“We’ll take a tram,” said one of the policemen.

They entered the tram; it was so crowded that they were compelled to remain upon the platform. Reaching the Plaza de Santa Barbara they got off, and crossing two or three thoroughfares they brought up before Las Salesas; here they turned a corner, passed through a gate, and walked down a long passageway at the end of which was a dungeon. They thrust Manuel in and locked the cell from outside.

They say that solitude and silence are, as it were, the father and mother of deep thoughts. Manuel, in the midst of this silence and solitude, could not discover the most insignificant idea. And speaking of discovery, he could not discover even in the world of phenomena a place where to sit; nor was this so strange, for there wasn’t a chair or bench, however humble, in the hole. Dejected and exhausted, he sank to the ground. He lay thus for several hours; all at once a pale illumination entered from above the door, through a transom.

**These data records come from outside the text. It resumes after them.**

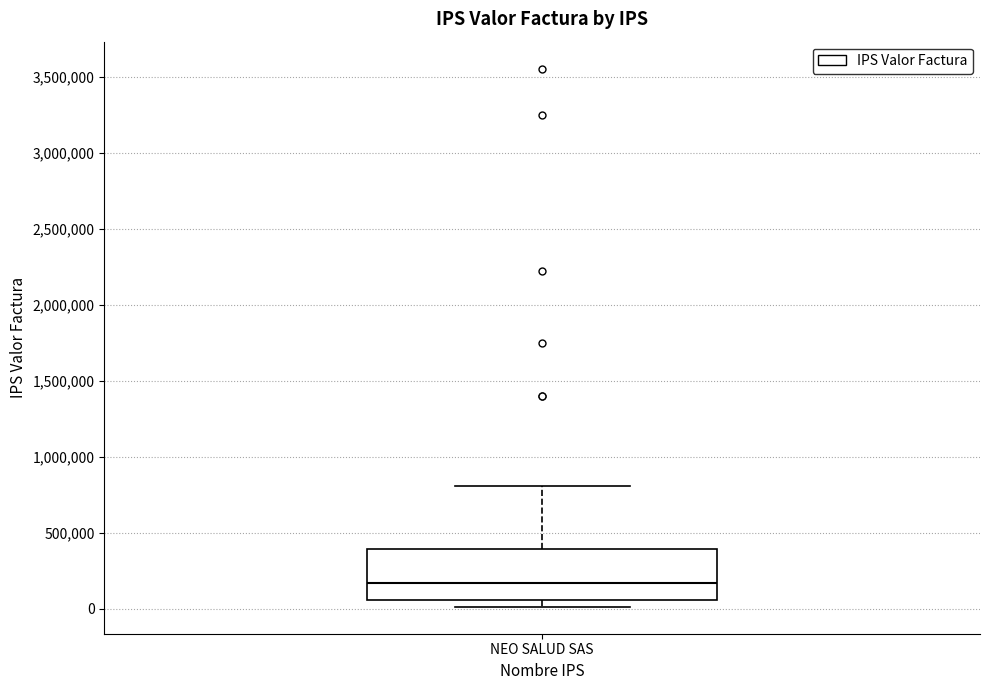

Where is the lower edge of the box for NEO SALUD SAS on the y-axis? The values are not printed on the chart, so give them approximately, as read against the axis.

50000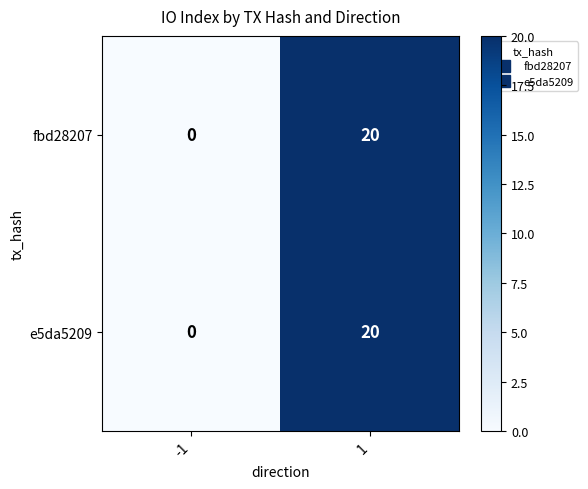

True or false: fbd28207 has a value of 0 at -1.

True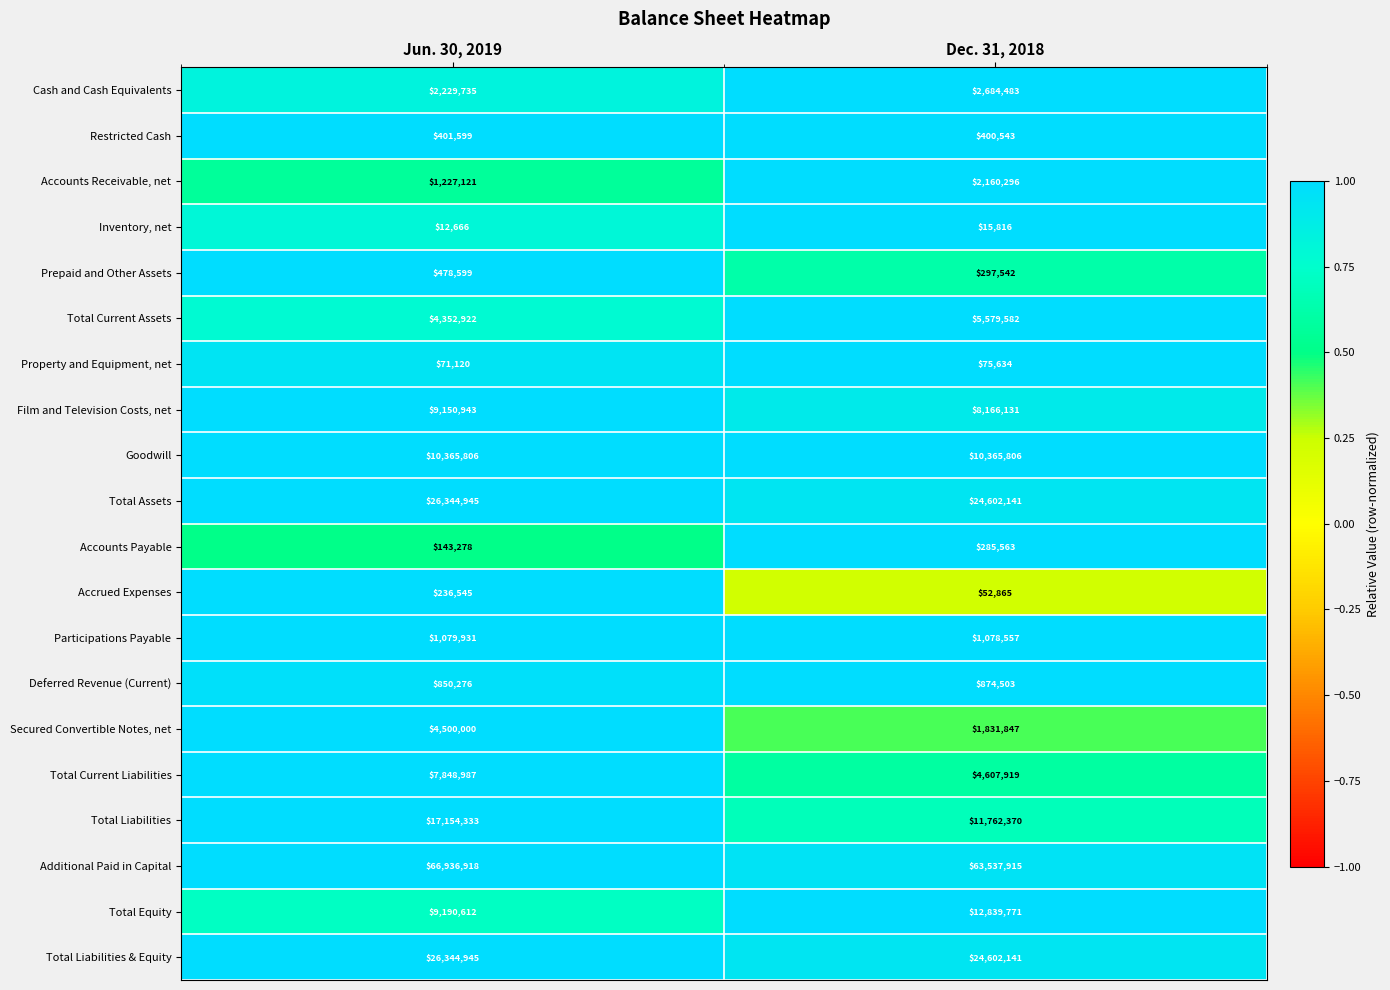

The value of Total Equity at Dec. 31, 2018 is 5394126. True or false?

False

“They’ve put on the lights,” said Manuel to himself. “It must be night now.”

In a moment there was a din of shouts and wails.

“You’d better obey orders, now, or you’ll be the worse off for it,” said a grave voice.

“But señor officer, I’m not the man. I’m not the man,” protested a supplicating prisoner. “Please let me go home.”

“Come along with you. Get inside!”

“In God’s name! For the love of God! I’m not the man.”